Jeśli Cezary Urban sam nie wypisze się z PO, wyrzuci go partia - tak szef Platformy Obywatelskiej w regionie skomentował w Radiu Szczecin start Urbana do sejmiku z listy komitetu prezydenta Szczecina Piotra Krzystka.
W poniedziałek rano Cezary Urban, były poseł, powiedział nam z kolei, że wciąż głosuje na PO, ma tam wielu przyjaciół, ale zastanawia się nad wystąpieniem z partyjnych szeregów, liczy się też z wyrzuceniem.
Próbowaliśmy zaprosić do programu bądź nagrać Cezarego Urbana, ale odmówił. Po emisji materiału na antenie Radia Szczecin poinformował nas, że złożył wniosek o zawieszenie go w partii, a decyzję w sprawie jego członkostwa w PO pozostawia władzom Platformy.
- Ten komitet, który Krzystek nazwał bezpartyjnym, składa się z osób, które były lub są jeszcze członkami różnych partii. Sami założyli partię, którą nazwali "Bezpartyjni" - mówi Gawłowski.

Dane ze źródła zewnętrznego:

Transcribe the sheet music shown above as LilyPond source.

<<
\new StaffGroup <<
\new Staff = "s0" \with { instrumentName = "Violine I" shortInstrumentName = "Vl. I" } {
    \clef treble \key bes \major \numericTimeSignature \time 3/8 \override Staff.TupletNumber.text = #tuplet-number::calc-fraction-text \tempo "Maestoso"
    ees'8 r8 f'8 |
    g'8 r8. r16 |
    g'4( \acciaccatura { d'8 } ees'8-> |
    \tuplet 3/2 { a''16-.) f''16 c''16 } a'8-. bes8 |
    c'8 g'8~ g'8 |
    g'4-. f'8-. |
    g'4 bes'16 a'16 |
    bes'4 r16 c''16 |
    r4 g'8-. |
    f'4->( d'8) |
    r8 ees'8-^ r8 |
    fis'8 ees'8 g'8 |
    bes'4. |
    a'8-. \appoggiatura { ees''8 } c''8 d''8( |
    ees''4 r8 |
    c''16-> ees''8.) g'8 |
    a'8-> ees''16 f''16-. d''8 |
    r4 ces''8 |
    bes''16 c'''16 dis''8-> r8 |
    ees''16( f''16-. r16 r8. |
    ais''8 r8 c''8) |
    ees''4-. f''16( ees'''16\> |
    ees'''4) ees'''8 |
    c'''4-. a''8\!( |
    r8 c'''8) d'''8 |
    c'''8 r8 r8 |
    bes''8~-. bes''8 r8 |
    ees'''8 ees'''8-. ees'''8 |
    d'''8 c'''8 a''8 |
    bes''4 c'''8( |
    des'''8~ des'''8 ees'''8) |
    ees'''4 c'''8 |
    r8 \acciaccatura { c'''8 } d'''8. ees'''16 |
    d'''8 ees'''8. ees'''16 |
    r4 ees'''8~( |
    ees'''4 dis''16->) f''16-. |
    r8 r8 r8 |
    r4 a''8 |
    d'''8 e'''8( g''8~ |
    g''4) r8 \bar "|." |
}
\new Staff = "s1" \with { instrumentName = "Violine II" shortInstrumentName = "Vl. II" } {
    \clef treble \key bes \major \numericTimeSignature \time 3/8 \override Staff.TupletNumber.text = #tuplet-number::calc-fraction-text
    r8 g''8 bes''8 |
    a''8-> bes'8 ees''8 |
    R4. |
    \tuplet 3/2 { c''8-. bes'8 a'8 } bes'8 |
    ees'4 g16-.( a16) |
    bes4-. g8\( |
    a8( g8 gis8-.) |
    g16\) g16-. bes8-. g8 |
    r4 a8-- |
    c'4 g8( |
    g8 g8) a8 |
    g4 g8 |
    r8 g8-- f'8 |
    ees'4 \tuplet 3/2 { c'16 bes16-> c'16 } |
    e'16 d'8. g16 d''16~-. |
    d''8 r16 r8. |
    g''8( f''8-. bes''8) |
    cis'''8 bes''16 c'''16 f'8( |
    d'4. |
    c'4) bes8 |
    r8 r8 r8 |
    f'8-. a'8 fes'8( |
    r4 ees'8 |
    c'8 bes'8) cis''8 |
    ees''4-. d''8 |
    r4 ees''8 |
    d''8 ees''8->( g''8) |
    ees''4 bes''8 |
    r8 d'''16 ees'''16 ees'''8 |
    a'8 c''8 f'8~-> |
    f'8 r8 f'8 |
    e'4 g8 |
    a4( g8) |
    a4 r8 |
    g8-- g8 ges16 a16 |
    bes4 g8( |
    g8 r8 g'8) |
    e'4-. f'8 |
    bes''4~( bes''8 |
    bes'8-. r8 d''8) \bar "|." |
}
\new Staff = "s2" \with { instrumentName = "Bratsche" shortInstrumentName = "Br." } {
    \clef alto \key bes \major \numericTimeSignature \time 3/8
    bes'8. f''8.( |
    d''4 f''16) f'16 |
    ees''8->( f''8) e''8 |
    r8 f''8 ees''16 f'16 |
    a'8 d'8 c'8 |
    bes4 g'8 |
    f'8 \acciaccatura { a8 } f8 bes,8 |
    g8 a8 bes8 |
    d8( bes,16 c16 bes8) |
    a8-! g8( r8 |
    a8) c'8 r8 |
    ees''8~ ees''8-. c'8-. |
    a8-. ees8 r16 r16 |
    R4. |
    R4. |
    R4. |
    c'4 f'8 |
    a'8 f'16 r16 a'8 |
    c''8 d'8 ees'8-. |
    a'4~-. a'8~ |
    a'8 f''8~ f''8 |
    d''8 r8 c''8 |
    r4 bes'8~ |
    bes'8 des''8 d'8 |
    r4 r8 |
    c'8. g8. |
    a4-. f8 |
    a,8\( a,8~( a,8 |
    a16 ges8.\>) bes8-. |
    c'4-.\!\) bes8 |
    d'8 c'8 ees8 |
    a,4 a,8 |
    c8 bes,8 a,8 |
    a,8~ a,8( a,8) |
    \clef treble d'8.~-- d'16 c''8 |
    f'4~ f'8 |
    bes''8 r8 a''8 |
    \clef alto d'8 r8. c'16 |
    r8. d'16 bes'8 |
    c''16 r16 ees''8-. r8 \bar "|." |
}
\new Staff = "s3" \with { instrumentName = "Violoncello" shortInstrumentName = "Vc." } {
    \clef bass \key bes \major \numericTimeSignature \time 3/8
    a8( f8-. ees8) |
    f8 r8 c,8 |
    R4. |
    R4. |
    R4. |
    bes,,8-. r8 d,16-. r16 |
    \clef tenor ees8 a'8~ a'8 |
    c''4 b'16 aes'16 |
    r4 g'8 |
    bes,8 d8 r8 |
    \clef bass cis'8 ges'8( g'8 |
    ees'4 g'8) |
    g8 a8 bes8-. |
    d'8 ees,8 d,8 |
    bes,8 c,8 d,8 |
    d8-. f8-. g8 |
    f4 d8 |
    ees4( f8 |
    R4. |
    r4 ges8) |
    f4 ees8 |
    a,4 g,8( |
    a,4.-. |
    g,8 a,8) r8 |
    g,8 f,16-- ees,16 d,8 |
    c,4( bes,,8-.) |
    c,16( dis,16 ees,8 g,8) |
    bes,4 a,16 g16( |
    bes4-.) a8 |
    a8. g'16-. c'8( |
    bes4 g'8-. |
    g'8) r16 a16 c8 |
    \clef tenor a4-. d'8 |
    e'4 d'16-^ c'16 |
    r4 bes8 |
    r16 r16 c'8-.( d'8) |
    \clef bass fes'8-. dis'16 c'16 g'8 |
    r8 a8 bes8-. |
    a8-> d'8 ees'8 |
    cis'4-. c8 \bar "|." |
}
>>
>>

W obronie Urbana staje Krzysztof Soska z komitetu "Bezpartyjni". Jak tłumaczy, "Bezpartyjni" nie występują przeciwko partiom, a jedynie przeciwko partyjnym sporom. Dlatego, według niego nie zachodzi tu konflikt interesów.
- Wygląda na to, że pan Cezary Urban doszedł do wniosku, że jego dużo bardziej interesuje rozwiązywanie codziennych problemów naszego miasta niż spory polityczne czy partia zielona, czerwona czy jakakolwiek inna - uważa Soska.
Były poseł PO i dyrektor szczecińskiego XIII Liceum Ogólnokształcącego Cezary Urban startuje do sejmiku województwa z drugiego miejsca na liście komitetu "Bezpartyjni Komitet Wyborczy Wyborców Pomorze Zachodnie". To inicjatywa samorządowców z regionu - prezydenta Szczecina Piotra Krzystka, burmistrza Polic Władysława Diakuna, kandydata na prezydenta Koszalina Artura Wezgraja i starosty stargardzkiego Waldemara Gila.
Piotr Krzystek przedstawił w niedzielę swoją listę do samorządu. Numerem jeden jest była dyrektor szpitala przy ul. Unii Lubelskiej Maria Ilnicka-Mądry, z trzeciego miejsca staruje kajakarz Aleksander Doba.